9,600 kg of formalin-laced fish seized

9,600 kg of formalin-laced fish seized

DH file photo for representational purpose only

The Kerala Food Safety Department seized 9,600 kg of fish preserved with formalin from an inter-state consignment, at Aryankavu in Kollam district, late on Monday.

The vehicles were transporting 7,000 kg of prawns/shrimp and 2,600 kg of other fish varieties — all with high levels of the toxic preservative — from Thoothukudi in Tamil Nadu when officials intercepted them at the Aryankavu check-post.

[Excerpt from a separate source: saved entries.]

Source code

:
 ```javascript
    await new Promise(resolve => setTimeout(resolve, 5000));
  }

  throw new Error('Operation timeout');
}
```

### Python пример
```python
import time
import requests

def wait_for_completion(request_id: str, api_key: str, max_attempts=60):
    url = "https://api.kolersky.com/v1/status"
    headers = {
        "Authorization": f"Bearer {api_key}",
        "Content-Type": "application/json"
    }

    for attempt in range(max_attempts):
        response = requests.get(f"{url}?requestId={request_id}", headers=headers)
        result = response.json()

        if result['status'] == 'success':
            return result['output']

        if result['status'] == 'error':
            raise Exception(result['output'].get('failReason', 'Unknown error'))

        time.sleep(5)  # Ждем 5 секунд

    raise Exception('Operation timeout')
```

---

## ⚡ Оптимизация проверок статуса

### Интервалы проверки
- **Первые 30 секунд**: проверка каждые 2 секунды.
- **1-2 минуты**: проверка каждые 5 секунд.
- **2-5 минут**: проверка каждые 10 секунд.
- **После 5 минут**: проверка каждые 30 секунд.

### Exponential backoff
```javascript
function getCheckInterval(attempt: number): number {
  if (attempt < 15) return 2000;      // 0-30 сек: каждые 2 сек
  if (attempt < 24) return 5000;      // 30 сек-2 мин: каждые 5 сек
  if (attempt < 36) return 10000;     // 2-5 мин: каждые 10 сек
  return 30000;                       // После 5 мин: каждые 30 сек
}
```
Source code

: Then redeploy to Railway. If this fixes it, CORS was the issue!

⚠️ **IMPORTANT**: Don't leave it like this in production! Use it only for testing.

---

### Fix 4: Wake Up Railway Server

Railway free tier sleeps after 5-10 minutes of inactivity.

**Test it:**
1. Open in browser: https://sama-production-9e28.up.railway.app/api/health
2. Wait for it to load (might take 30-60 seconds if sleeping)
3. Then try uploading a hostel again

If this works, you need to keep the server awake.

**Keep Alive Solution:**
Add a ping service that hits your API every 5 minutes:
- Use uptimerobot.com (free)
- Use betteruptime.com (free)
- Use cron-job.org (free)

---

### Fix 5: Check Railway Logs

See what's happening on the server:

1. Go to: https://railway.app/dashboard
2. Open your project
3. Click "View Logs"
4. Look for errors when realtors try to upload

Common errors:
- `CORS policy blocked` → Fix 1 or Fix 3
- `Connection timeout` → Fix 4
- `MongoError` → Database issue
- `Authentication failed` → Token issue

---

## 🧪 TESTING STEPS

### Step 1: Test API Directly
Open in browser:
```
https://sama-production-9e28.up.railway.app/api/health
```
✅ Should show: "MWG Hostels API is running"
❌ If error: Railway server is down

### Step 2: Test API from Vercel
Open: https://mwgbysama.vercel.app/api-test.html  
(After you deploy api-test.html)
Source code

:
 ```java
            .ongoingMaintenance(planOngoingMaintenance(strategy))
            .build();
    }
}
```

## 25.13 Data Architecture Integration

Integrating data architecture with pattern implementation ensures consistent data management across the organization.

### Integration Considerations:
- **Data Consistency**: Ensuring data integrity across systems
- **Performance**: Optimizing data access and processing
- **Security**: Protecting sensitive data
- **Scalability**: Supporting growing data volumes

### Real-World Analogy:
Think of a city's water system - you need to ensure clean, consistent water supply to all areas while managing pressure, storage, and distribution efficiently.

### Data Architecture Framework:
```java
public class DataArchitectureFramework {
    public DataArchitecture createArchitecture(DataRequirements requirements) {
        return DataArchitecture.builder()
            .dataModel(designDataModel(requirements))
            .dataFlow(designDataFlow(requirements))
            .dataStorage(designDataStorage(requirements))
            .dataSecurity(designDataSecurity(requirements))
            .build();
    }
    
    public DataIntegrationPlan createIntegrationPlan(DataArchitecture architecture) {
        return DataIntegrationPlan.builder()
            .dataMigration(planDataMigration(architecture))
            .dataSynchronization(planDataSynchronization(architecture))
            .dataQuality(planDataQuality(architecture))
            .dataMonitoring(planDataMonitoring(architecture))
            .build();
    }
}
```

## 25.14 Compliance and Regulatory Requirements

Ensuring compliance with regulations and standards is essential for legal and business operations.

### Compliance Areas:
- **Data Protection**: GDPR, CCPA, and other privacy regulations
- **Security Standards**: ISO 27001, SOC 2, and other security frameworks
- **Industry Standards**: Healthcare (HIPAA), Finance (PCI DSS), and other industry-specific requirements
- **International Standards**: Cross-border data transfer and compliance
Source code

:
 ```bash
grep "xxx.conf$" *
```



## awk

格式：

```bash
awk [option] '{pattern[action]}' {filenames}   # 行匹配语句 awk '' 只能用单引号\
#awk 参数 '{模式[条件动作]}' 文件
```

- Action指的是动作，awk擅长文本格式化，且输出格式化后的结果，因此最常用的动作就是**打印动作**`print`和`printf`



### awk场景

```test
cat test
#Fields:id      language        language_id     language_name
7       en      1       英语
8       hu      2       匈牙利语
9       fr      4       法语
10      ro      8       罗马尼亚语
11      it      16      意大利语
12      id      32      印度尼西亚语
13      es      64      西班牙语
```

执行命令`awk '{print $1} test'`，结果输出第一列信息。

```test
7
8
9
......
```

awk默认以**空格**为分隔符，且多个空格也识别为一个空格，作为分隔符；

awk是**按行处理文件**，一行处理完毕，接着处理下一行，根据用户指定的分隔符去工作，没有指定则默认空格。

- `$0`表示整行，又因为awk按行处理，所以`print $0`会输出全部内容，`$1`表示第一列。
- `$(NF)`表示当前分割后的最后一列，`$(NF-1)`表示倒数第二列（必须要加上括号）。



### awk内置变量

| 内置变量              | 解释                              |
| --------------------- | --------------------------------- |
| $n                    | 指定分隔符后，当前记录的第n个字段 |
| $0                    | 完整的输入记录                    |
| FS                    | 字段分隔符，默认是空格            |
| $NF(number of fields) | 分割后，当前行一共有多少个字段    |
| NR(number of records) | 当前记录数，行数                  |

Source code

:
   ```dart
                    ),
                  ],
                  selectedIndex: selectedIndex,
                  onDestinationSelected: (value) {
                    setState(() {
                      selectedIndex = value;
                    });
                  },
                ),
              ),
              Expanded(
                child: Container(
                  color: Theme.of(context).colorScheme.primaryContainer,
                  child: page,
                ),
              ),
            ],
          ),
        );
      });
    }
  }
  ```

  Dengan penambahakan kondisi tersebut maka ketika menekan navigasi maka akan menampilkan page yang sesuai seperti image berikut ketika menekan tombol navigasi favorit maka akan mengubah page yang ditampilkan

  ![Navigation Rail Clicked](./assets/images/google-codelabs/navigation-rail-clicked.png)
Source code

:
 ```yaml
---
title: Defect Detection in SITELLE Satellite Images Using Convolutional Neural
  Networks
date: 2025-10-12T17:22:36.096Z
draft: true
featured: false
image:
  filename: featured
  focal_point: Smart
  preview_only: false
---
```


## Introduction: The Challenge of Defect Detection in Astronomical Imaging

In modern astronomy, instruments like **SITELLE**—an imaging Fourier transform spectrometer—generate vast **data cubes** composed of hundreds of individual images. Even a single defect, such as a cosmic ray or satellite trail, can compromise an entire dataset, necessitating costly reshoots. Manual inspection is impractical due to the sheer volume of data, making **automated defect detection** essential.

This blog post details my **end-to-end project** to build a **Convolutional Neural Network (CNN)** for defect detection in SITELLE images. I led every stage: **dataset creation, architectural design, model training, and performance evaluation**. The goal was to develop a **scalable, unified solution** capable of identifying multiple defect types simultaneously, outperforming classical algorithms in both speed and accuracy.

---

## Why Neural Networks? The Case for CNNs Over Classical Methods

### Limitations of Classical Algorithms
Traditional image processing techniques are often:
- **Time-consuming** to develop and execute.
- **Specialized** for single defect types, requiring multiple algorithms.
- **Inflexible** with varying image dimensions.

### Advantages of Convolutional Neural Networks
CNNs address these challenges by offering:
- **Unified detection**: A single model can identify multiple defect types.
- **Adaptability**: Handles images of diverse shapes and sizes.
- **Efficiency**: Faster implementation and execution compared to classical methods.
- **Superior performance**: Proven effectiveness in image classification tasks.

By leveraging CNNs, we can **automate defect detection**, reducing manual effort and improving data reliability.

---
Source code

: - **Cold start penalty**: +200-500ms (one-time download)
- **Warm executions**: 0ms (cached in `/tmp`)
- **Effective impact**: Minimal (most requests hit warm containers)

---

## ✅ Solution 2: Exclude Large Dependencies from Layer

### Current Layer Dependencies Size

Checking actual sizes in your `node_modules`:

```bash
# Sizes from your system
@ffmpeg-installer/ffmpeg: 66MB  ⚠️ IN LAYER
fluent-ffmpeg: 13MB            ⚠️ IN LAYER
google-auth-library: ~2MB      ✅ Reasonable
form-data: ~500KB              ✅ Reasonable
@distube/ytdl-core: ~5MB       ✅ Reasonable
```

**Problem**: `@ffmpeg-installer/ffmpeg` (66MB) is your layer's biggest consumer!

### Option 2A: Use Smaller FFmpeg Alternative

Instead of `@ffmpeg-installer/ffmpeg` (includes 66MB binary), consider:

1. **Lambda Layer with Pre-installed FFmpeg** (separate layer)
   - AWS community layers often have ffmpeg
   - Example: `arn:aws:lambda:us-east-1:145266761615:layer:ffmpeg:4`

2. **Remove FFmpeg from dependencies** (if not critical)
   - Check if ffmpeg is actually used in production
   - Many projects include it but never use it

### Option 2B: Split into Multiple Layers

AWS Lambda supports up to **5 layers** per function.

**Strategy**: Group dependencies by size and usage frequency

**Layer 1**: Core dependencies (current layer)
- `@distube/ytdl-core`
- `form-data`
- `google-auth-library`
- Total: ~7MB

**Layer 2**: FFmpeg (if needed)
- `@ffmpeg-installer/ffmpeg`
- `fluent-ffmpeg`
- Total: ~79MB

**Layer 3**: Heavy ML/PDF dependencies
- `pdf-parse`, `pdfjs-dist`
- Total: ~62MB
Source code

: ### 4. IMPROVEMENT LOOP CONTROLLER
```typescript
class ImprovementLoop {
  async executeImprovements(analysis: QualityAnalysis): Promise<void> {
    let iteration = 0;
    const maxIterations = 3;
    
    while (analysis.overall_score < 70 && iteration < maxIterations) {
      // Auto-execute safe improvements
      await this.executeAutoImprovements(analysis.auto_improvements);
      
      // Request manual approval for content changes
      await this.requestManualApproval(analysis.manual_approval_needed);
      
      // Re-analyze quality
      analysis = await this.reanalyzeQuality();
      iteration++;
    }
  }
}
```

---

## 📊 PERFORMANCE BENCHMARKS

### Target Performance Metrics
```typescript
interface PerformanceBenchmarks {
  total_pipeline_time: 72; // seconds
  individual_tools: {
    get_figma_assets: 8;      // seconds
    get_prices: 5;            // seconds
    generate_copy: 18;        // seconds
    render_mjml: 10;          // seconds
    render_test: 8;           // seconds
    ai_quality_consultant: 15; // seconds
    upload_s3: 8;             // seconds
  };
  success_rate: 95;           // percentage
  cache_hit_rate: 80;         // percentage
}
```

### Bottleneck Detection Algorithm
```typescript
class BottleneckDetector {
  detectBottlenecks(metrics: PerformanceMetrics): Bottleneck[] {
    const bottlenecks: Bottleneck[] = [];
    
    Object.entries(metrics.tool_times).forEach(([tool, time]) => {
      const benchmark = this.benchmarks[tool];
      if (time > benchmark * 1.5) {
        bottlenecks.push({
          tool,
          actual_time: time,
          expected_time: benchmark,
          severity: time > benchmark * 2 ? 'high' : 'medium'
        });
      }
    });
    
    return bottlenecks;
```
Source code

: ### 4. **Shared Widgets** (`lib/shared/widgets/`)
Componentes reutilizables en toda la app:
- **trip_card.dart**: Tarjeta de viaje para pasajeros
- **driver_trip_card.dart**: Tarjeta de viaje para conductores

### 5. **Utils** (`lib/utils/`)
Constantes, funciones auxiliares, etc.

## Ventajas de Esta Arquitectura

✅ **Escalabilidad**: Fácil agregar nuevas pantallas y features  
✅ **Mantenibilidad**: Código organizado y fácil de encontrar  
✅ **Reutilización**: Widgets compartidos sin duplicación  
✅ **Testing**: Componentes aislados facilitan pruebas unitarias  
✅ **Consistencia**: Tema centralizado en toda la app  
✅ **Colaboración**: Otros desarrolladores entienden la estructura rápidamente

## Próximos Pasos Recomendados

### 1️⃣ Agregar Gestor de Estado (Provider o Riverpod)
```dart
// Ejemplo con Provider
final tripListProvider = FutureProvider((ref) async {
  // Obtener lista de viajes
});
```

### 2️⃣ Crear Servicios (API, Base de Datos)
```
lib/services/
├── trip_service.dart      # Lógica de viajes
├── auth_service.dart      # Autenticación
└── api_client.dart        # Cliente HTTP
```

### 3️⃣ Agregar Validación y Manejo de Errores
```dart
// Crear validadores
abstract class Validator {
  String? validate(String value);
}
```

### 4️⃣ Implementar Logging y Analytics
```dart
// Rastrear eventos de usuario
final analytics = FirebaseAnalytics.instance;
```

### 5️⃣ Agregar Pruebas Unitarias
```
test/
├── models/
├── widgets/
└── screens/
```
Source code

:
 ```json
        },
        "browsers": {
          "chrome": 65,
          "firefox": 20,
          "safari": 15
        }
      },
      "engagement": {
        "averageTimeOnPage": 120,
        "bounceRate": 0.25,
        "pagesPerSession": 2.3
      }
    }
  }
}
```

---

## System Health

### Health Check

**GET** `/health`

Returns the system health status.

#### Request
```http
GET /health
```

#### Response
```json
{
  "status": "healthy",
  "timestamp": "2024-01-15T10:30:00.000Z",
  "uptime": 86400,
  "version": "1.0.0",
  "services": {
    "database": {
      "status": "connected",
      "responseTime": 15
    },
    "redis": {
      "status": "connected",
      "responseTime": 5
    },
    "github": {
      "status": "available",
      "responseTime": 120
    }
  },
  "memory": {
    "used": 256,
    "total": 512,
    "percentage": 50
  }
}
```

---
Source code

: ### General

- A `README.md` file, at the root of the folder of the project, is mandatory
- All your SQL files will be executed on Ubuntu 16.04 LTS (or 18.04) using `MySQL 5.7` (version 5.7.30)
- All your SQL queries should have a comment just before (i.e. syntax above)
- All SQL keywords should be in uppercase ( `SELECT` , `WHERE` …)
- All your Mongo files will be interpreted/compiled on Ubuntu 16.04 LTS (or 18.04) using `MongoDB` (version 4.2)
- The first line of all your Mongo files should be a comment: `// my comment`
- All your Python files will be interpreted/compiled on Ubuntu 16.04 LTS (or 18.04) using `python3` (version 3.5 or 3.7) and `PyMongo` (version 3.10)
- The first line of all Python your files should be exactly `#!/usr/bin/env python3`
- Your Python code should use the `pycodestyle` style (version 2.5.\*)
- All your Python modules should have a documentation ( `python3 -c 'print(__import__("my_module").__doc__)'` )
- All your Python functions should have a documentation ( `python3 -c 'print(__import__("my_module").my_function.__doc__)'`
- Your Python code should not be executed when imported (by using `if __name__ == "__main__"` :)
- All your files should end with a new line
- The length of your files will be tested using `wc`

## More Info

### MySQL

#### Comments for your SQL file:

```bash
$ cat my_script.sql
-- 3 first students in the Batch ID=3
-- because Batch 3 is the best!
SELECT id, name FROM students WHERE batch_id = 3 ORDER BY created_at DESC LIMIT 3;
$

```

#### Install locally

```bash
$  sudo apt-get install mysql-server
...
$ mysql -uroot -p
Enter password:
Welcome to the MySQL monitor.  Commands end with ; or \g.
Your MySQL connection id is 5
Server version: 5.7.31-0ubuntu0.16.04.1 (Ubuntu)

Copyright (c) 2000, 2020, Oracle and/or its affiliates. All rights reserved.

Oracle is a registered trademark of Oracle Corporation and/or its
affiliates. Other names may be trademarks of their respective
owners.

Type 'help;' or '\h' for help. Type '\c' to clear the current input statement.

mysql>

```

The seizure was made as part of an ongoing crackdown, Operation Sagar Rani. Officials conducted a search in 15 lorries and seized the formalin-laced fish from two of them. The fish samples were produced for tests at a Central Institute of Fisheries Technology laboratory in Kochi.

Formalin, a colourless solution of toxic gas formaldehyde, is commonly used to preserve corpses in mortuaries. The use of formalin by wholesalers as a preservative on fish has also been reported from other parts of the country.

The crackdown was launched against the backdrop of the annual, monsoon-months ban on trawling in Kerala — traditionally, a period when sourcing of fish from other states sees a rise.

Since the launch of Operation Sagar Rani, on June 9, officials have seized 21,600 kg of chemical-treated fish. 12,000 kg of formalin-laced fish transported from Andhra Pradesh was earlier seized from check-posts in Walayar in Palakkad and Amaravila in Thiruvananthapuram.

Health Minister K K Shailaja held a meeting with officials here on Tuesday to discuss the situation amid food safety concerns and a slowdown in local fish trade.

Shailaja said cases were registered in connection with the seizures and stringent provisions of the law were being invoked as part of the crackdown.

"Food Safety Department officials will accompany the seized stocks as they are returned to states where they were sourced from. Reports on the action taken would also be sought from the respective states," she told reporters. The department is set to expand the search to fish markets.

The seizures have also set off concerns in the local fish trade. In Thiruvananthapuram, fisher-folk cooked fish and served it to the public near the state secretariat. Fisher groups urged the state government to inform the public that use of toxic chemicals was limited to fish sourced from other states and ensure that the seizures did not affect the livelihood of local fishing communities.